ASA reverses ruling against Iron Man advert

ASA reverses ruling against Iron Man advert

Four Lego Super Heroes minifigures on gray baseplate

by Melanie Ellis, Senior Associate

by Melanie Ellis, Senior Associate

In a surprising, but welcome, move the Advertising Standards Authority has reversed its ruling from August 2016 against an Iron Man themed advert for Ladbrokes casino. In the August 2016 ruling, the ASA noted that considering the character’s “comic book nature, and the availability of various related toys…it was likely to have particular appeal to children and young people”. At that time, the ASA concluded that, notwithstanding that the advert was only sent by email to customers known to be over 18, if the content of it had particular appeal to children or young persons then a breach of the CAP Code 16.3.12 occurred.

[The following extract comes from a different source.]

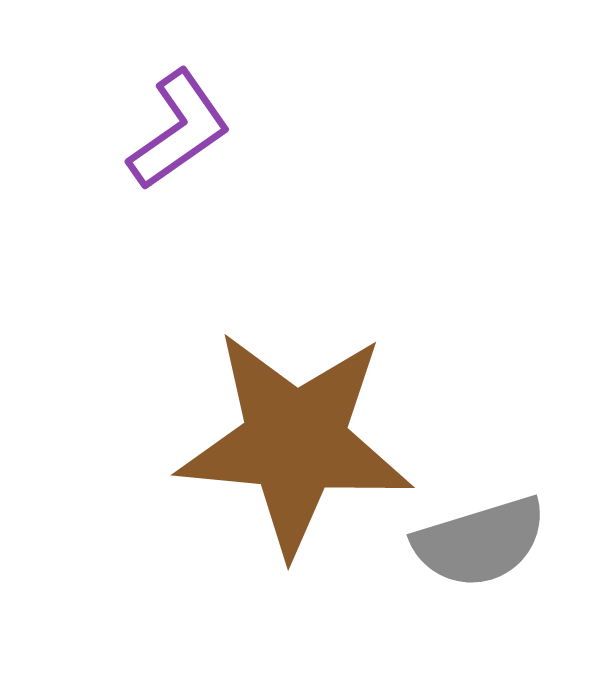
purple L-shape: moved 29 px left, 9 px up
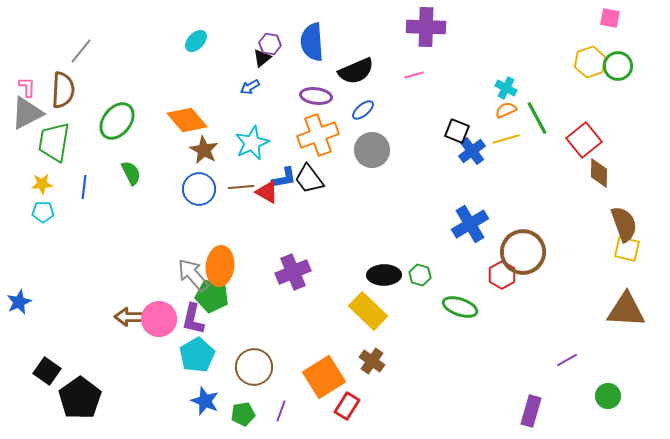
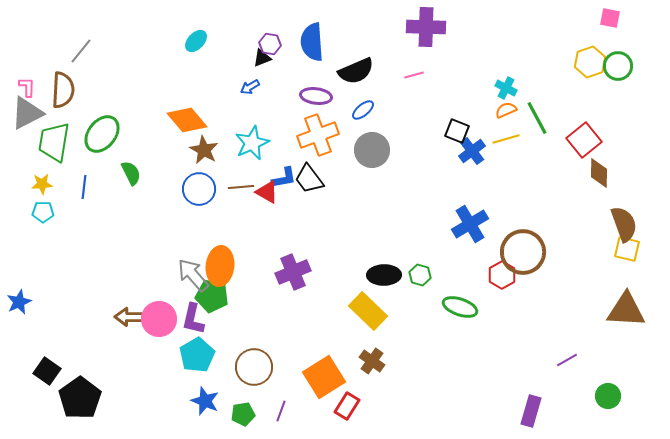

Understandably, this ruling (on the back of similar decisions in the past such as those against Mirror casino’s use of the character Optimus Prime in 2012 and 888’s use of Spiderman in 2008) caused concern amongst gambling operators and game developers alike. A large number of slot games use imagery which could be said to appeal to under 18s from well known comic book characters to cute animals and sweets. Whilst the Iron Man ruling was against an advert sent to customers by email, the ASA’s remit does extend to content on an operator’s own website, leaving the design of games themselves subject to criticism.

It is therefore very positive news that the Iron Man decision has been reversed. The ASA now accepts that, given that the email was sent only to registered customers and those who had been validated as being over 18, it was extremely unlikely that anybody under 18 would have seen the advert. This brings the Ladbrokes decision in line with the ASA’s 2012 decision not to uphold a complaint against Profitable Play for an advert which included furry cartoon characters, on the basis that the ad only appeared on the operator’s Facebook page which was age gated so that it could on be accessed by adults.

A question mark does remain over adverts appearing in media which could potentially be viewed by under 18s. For example, the banned Spiderman advert appeared on a banner ad on a website which, although the average age of viewers was 41, could have been accessed by under 18s. Similarly, the banned Optimus Prime advert appeared in the financial section of a newspaper which was unlikely to be read by children, but there was nothing to prevent them from doing so.

So, whilst this is a welcome decision by the ASA, it only gives certainty in respect of adverts which can only be viewed by adults. The take away is that adverts featuring cartoon characters that may be of appeal to children or young persons are allowed, but the advertiser must take steps to ensure that they cannot be viewed by anyone aged under 18.